Even though the Troubles had technically ended, with the Belfast agreement of earlier that year, in 1998, the Omagh blast was the worst of the many atrocities after violence flared in 1968.
A total of 29 people were murdered, including a woman pregnant with twins, and hundreds of people were injured in the Real IRA attack.
The massacre of civilians was a crime against humanity and was condemned across the political spectrum, a sign of the progress that society had already made by August 1998.
While this near universal denunciation was very welcome, it also had the effect of referring to Omagh as if it was different from what went before. It wasn’t.
It was in a long line of republican bomb massacres of civilians: Bloody Friday, Claudy, Birmingham, La Mon, Harrods, Enniskillen, Shankill all being among the larger such attacks.

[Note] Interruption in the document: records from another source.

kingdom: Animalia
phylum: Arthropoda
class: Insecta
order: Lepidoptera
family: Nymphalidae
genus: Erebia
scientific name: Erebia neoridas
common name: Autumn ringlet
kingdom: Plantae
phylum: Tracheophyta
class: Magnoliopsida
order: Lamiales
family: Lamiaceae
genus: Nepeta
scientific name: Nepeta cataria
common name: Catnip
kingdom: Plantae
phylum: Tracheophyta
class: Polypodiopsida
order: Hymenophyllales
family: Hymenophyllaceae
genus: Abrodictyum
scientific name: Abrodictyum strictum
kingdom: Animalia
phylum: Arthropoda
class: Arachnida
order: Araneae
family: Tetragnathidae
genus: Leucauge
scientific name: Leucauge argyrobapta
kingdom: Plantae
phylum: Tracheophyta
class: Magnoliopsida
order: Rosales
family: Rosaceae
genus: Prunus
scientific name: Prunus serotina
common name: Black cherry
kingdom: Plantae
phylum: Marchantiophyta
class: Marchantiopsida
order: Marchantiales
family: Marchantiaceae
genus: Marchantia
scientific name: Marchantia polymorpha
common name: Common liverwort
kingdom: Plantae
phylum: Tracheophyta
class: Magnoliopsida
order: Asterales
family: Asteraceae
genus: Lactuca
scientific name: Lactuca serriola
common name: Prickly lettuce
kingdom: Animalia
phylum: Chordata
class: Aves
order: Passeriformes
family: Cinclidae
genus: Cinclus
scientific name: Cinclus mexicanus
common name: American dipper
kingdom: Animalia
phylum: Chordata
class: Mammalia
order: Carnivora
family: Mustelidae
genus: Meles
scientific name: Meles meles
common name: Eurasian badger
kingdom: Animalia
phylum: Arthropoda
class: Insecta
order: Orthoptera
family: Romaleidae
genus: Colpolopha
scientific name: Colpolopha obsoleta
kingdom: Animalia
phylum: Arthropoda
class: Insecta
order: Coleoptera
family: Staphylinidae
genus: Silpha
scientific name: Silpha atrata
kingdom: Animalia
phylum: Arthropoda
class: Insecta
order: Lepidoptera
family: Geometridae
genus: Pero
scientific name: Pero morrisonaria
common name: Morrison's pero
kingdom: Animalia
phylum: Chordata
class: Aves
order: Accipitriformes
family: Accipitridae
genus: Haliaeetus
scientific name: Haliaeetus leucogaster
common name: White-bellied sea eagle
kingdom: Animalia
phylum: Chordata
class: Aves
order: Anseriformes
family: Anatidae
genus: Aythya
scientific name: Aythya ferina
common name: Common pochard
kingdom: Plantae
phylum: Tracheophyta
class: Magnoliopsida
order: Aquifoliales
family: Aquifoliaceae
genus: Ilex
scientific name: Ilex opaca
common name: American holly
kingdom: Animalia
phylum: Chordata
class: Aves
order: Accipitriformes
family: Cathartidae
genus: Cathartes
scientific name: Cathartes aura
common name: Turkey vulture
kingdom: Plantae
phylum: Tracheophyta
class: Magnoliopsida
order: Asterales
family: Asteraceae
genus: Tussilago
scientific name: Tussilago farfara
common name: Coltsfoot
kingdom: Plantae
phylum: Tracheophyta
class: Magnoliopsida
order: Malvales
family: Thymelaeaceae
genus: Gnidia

Barely anyone has been brought to justice for any of these grievous crimes, although in a ground breaking development the mass murderers were at least formally named and shamed at Omagh, after a civil action.
In such atrocities, there has been a determined effort by republicans to shift the blame away from their own culpability towards the authorities for not doing enough to stop the attack or for ‘colluding’ with an informer.
Some people are fooled but most are not, and recognise that security force failings, while sometimes grave, happened within the context of the mayhem that the murderers created. Also that the use of informers was mostly a huge success.
Today we remember the Omagh dead and think of the still raw pain of their loved ones and also the injured.
Michael Gallagher made a powerful plea for political progress at Sunday’s commemoration service. A key element of any return to Stormont must be unequivocal support for tackling dissident would-be murdering thugs who would cause more heartache if it was not for society’s security structures.